My favorite part of each trip was seeing all the familiar faces of the other farmers in the valley, and listening to their stories while I drank my Coca-Cola, straight out of the floor cooler.

See, telling stories is a huge part of being Appalachian (it comes from being Scots or Scots-Irish I think). This book is full of those stories, so many of which are being lost, on account of today's children have television and computers to entertain them every waking minute.

"Taletelling or yarn-spinning as it was known in the mountains, is fast becoming a lost art. This is true because most of the country stores and gristmills no longer exist. These two places in the rural setting of yesteryear were the favorite places of the mountaineers as they gathered to swap yarns, to horse trade, perhaps to sip a little moonshine, and to try and solve the world's problems on their own terms.

From the author:

"The mountaineers...are a people whom it is a joy to be around. They are warm and friendly, and when one really gets to know them one finds that they are full of interesting stories and anecdotes and a part of the joy in their acquaintanceship is hearing them tell favorite stories in their own particular way."

Reading this book really brings back my memories of my granddad, Charlie Hodge - his overalls, the sweet smell of his cigarettes, the everpresent plug of tobacco, his weathered hand holding out that ice-cold Coca-Cola, and most of all his stories about running moonshine, working for the CCC, or traveling his mountains by horse and buggy.

I really miss his generation.

Say....Have I Told You?, by Frank B. Rowlett, Jr., 1975, First Edition with dust jacket.
Offered for sale by Chewybooks as of July 9,2010.

Monday, July 5, 2010

Day 220/365 The Pursuit of Science....or Sebastian Loves Jessie.

Once again it is summer at our house, and like the previous eleven years or so, the Science Museum of Western Virginia is a huge part of our lives. My daughter attended her first homeschool science classes there (and I met another science-lovin' homeschool mom, and together we founded an inclusive homeschool group -first one in the Roanoke Valley-which eventually grew to 242 families, but that's another blog). Eventually the homeschool science classes turned into chemistry classes and science fieldtrips. Finally she was old enough to volunteer to help at summer science camp.
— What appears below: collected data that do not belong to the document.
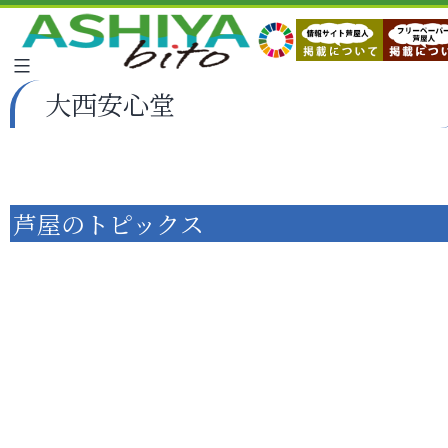
大西安心堂
芦屋のトピックス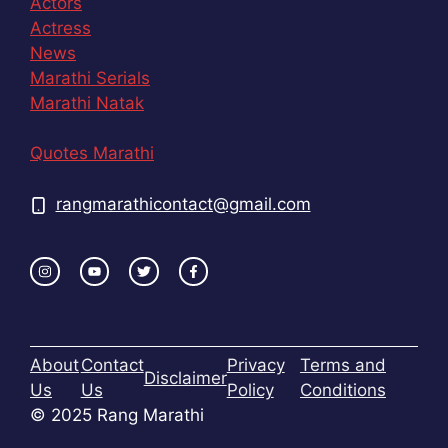
Actors
Actress
News
Marathi Serials
Marathi Natak
Quotes Marathi
rangmarathicontact@gmail.com
About
Contact
Privacy
Terms and
Disclaimer
Us
Us
Policy
Conditions
© 2025 Rang Marathi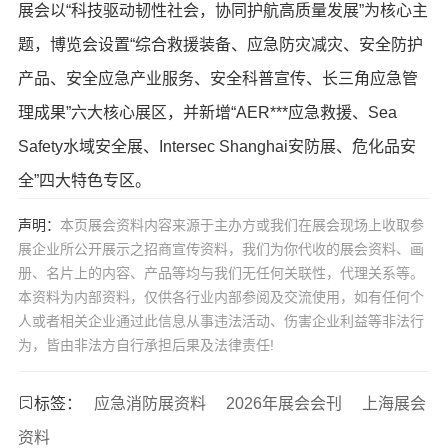
展会以“科技驱动韧性社会，协同护航高质量发展”为核心主
题，博览会设置“综合救援装备、应急防灾减灾、安全防护
产品、安全应急产业服务、安全科普宣传、长三角应急管
理成果”六大核心展区，并新增“AER***应急救援、Sea
Safety水域安全展、Intersec Shanghai安防展、危化品安
全”四大特色专区。
声明：
本页展会资料内容来源于主办方或我们在展会现场上收取参
展企业所公开展示之招商宣传资料，我们为你代收的展会资料、画
册、名片上的内容、产品等均与我们无任何关联性，代理关系等。
本资料为内部资料，仅供各行业内部参阅及交流使用，如有任何个
人或者相关企业通过此信息从事违法活动、伤害企业利益等非法行
为，皆由非法方自行承担后果及法律责任!
标签：
应急消防展资料
2026年展会会刊
上海展会
资料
Then after four years of being a volunteer, last year she was offered a paid intern position, and this year she was invited back, and bumped up in position, responsibility and salary. This is no small thing in an economy where folks are having trouble finding any sort of paying job.
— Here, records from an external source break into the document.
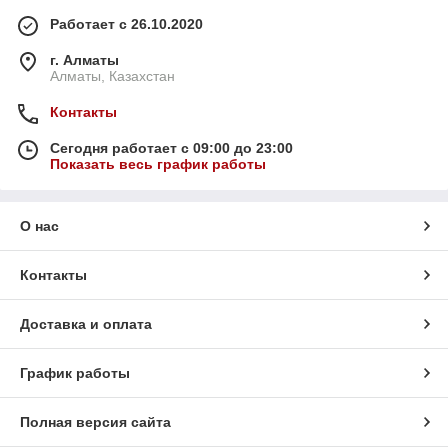
Работает с 26.10.2020
г. Алматы
Алматы, Казахстан
Контакты
Сегодня работает с 09:00 до 23:00
Показать весь график работы
О нас
Контакты
Доставка и оплата
График работы
Полная версия сайта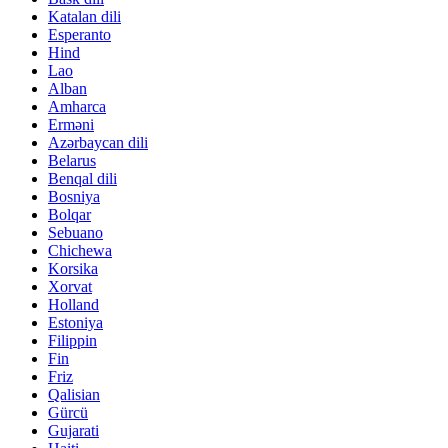
Katalan dili
Esperanto
Hind
Lao
Alban
Amharca
Erməni
Azərbaycan dili
Belarus
Benqal dili
Bosniya
Bolqar
Sebuano
Chichewa
Korsika
Xorvat
Holland
Estoniya
Filippin
Fin
Friz
Qalisian
Gürcü
Gujarati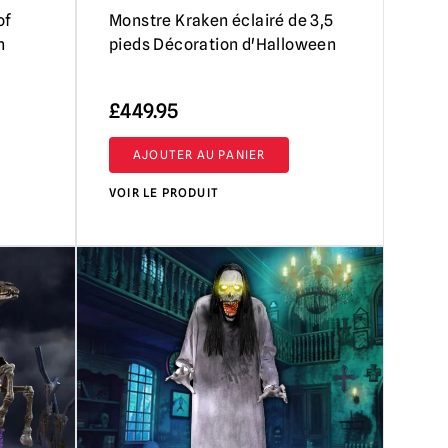
of
Monstre Kraken éclairé de 3,5
n
pieds Décoration d'Halloween
£
449.95
AJOUTER AU PANIER
VOIR LE PRODUIT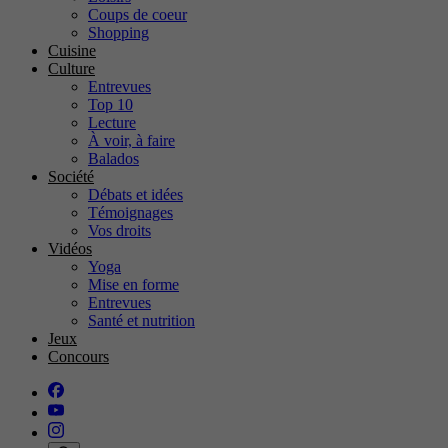
Coups de coeur
Shopping
Cuisine
Culture
Entrevues
Top 10
Lecture
À voir, à faire
Balados
Société
Débats et idées
Témoignages
Vos droits
Vidéos
Yoga
Mise en forme
Entrevues
Santé et nutrition
Jeux
Concours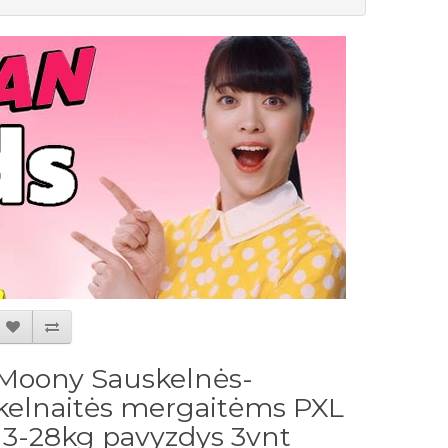
Moony Sauskelnės-
kelnaitės mergaitėms PXL
13-28kg pavyzdys 3vnt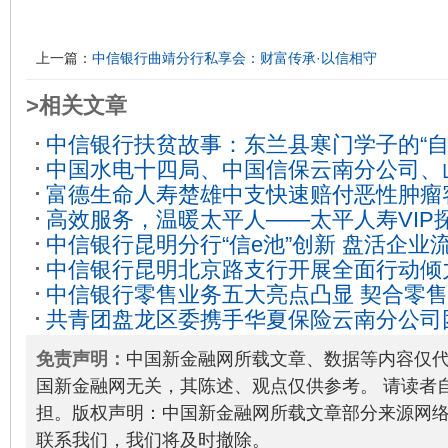
上一篇：
中信银行曲靖分行私享会：财富传承·以信相守
>相关文章
中信银行扶贫故事：东兰县寒门学子的“自
中国水电十四局、中国信保云南分公司、
富德生命人寿楚雄中支快速赔付恶性肿瘤
与中信银行昆明分行签署战略合作协议
20
高效服务，温暖太平人——太平人寿VIP
09-10
中信银行昆明分行“信e池”创新 盘活企业
中信银行昆明北京路支行开展全面行动倾
13
中信银行零售业务五大亮点凸显 契合零
建
2020-08-24
共青团盘龙区委携手华夏保险云南分公司
2020-09-02
上大学”公益活动
2020-08-31
免责声明：
中国新金融网所载文章、数据等内容仅
国新金融网无关，其陈述、观点仅供参考。 请读者
担。版权声明：中国新金融网所载文章部分来源网
联系我们，我们将及时撤除。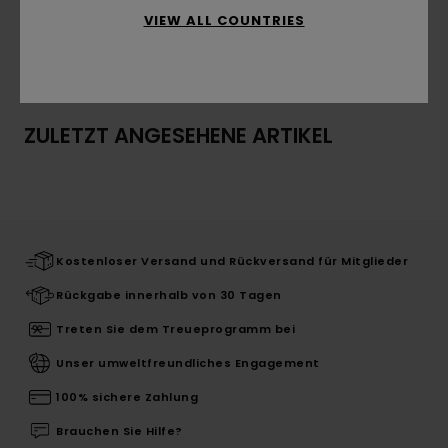
VIEW ALL COUNTRIES
Versand & Rückversand
ZULETZT ANGESEHENE ARTIKEL
Kostenloser Versand und Rückversand für Mitglieder
Rückgabe innerhalb von 30 Tagen
Treten Sie dem Treueprogramm bei
Unser umweltfreundliches Engagement
100% sichere Zahlung
Brauchen Sie Hilfe?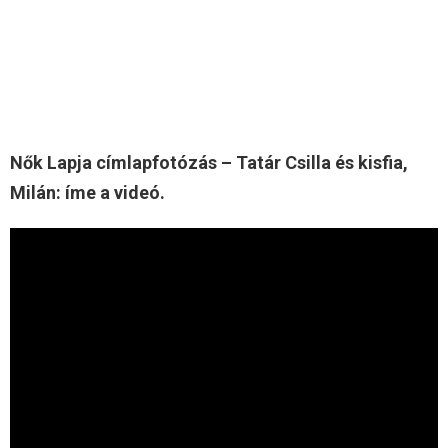
Nők Lapja címlapfotózás – Tatár Csilla és kisfia,
Milán: íme a videó.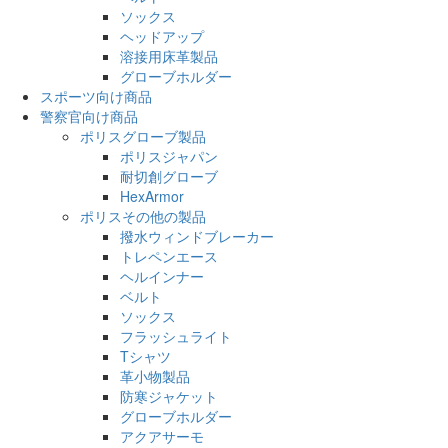
ソックス
ヘッドアップ
溶接用床革製品
グローブホルダー
スポーツ向け商品
警察官向け商品
ポリスグローブ製品
ポリスジャパン
耐切創グローブ
HexArmor
ポリスその他の製品
撥水ウィンドブレーカー
トレペンエース
ヘルインナー
ベルト
ソックス
フラッシュライト
Tシャツ
革小物製品
防寒ジャケット
グローブホルダー
アクアサーモ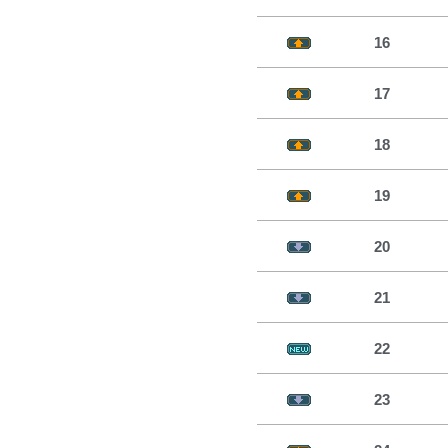
16
17
18
19
20
21
22
23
So one of the perks of this job is the paycheck, but it's almost dwarfed by so many other positives: an incredible staff that work with her and treat her like a peer, a chance to work with collections that most people never see, and the best part: Sebastian.

See, the science museum is full of wondrous things, like this animatronic T-Rex, that lulls visitors into thinking he's just a statue,

Or the Smithsonian quality gem and mineral hall (my favorite, all mahogany walls and dark dim lighting),

Or this guy, who is one of the last real actual human skeletons, but no one knows who's.
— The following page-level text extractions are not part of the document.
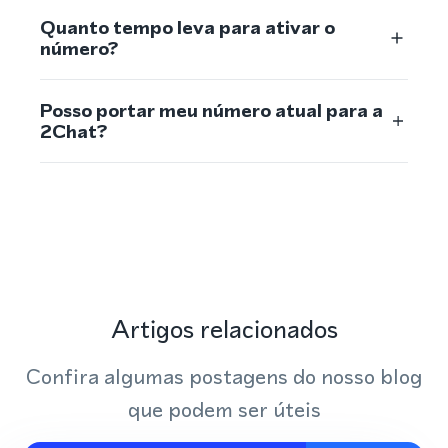
Quanto tempo leva para ativar o
número?
Posso portar meu número atual para a
2Chat?
Artigos relacionados
Confira algumas postagens do nosso blog
que podem ser úteis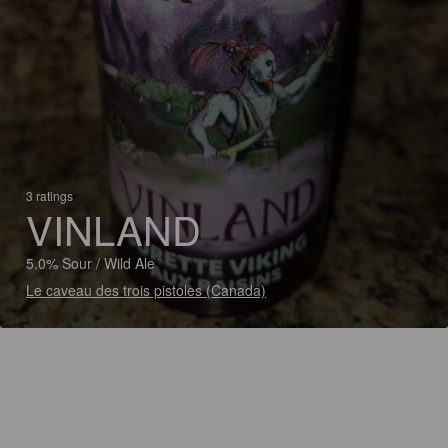
3 ratings
VINLAND
5.0% Sour / Wild Ale
Le caveau des trois pistoles (Canada)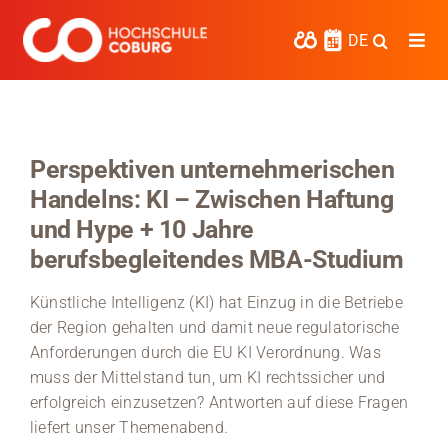
Zum
Inhalt
DE
Togg
springen
Navi
Studieren
Forschen
Perspektiven unternehmerischen
Handelns: KI – Zwischen Haftung
Kooperieren
und Hype + 10 Jahre
Hochschule Coburg
berufsbegleitendes MBA-Studium
Regionalentwicklung
Künstliche Intelligenz (KI) hat Einzug in die Betriebe
der Region gehalten und damit neue regulatorische
Entdecke die Region
Anforderungen durch die EU KI Verordnung. Was
muss der Mittelstand tun, um KI rechtssicher und
Informationen für …
erfolgreich einzusetzen? Antworten auf diese Fragen
liefert unser Themenabend.
Kontakt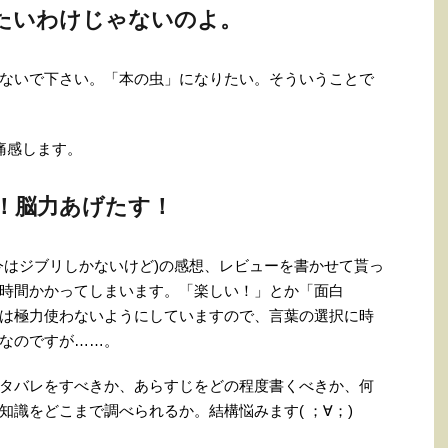
たいわけじゃないのよ。
ないで下さい。「本の虫」になりたい。そういうことで
痛感します。
！脳力あげたす！
今はジブリしかないけど)の感想、レビューを書かせて貰っ
時間かかってしまいます。「楽しい！」とか「面白
は極力使わないようにしていますので、言葉の選択に時
なのですが……。
タバレをすべきか、あらすじをどの程度書くべきか、何
識をどこまで調べられるか。結構悩みます( ；∀；)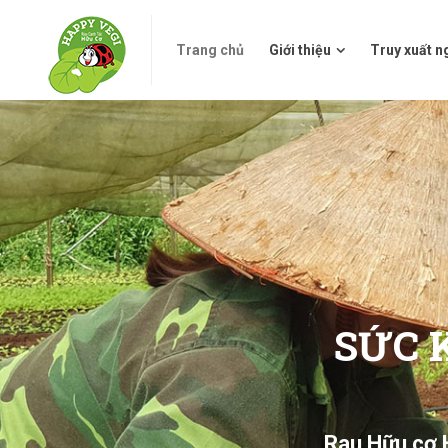
Trang chủ
Giới thiệu
Truy xuấ
Trang chủ
Giới thiệu
Truy xuất 
SỨC 
Rau Hữu cơ 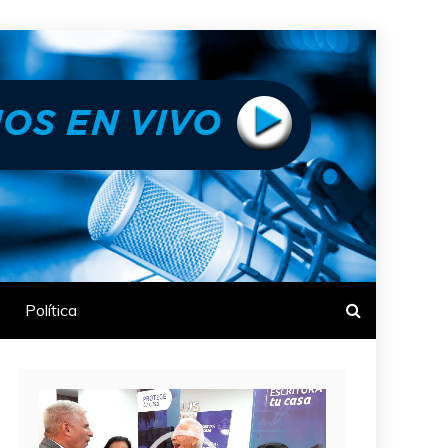
Política
Reproductor
de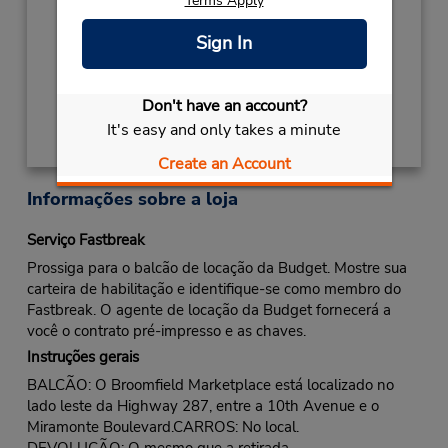
Terms Apply
NEW YEARS DAY
Janeiro 1 closed
Local de entrega das chaves
Sign In
Obter instruções de caminho
Don't have an account?
It's easy and only takes a minute
Create an Account
Informações sobre a loja
Serviço Fastbreak
Prossiga para o balcão de locação da Budget. Mostre sua
carteira de habilitação e identifique-se como membro do
Fastbreak. O agente de locação da Budget fornecerá a
você o contrato pré-impresso e as chaves.
Instruções gerais
BALCÃO: O Broomfield Marketplace está localizado no
lado leste da Highway 287, entre a 10th Avenue e o
Miramonte Boulevard.CARROS: No local.
DEVOLUÇÃO: O mesmo que a retirada.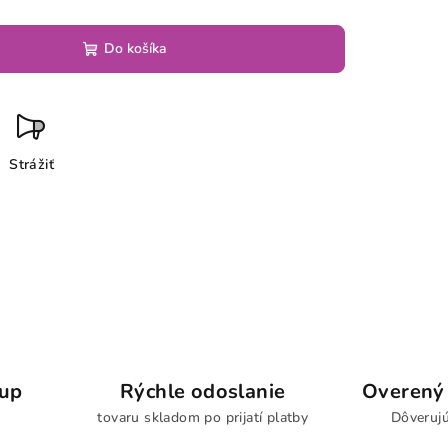
Do košíka
Strážiť
kup
Rýchle odoslanie
Overený 
tovaru skladom po prijatí platby
Dôverujú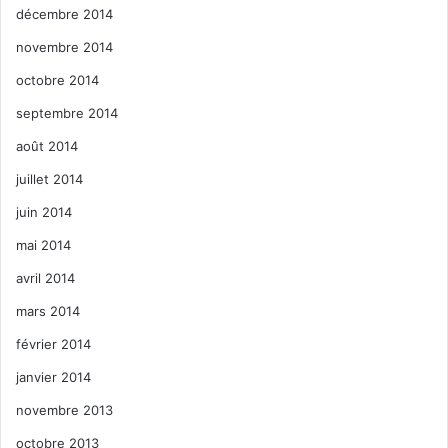
décembre 2014
novembre 2014
octobre 2014
septembre 2014
août 2014
juillet 2014
juin 2014
mai 2014
avril 2014
mars 2014
février 2014
janvier 2014
novembre 2013
octobre 2013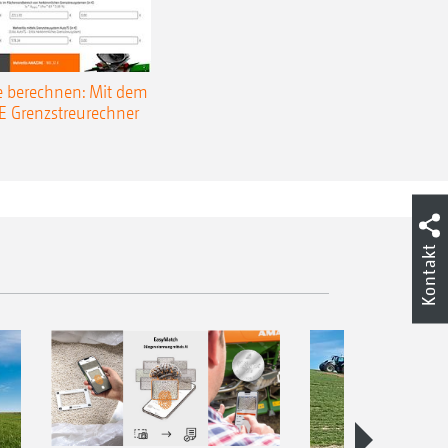
e berechnen: Mit dem
Grenzstreurechner
Kontakt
Or this dinosaur bone from over in Saltville Virginia (there'll be a science camp field trip over there in a couple weeks - it's one of the finest fossil beds in the U.S.),

Or the great dinosur timeline (ssshhh -whatever you do, don't mention evolution....),

Or even this electron generator that makes your hair stand on end,

And of course the herpatology tanks in all their snakey glory....

But, the best part of the science museum is.......Sebastian.

Sebastian *loves* my daughter.

And she *loves* him.

It's like watching some bizarre mutual admiration society.

Up the arm, around the neck, over the shoulder, snuggle into the hair, little kisses on the neck....

A little soulful eye to eye gazing.....

And finally a contented hug around the neck. I was there. They stayed this way for hours, until Sebastian was peeled off my daughter. Hard to say which one was more disappointed.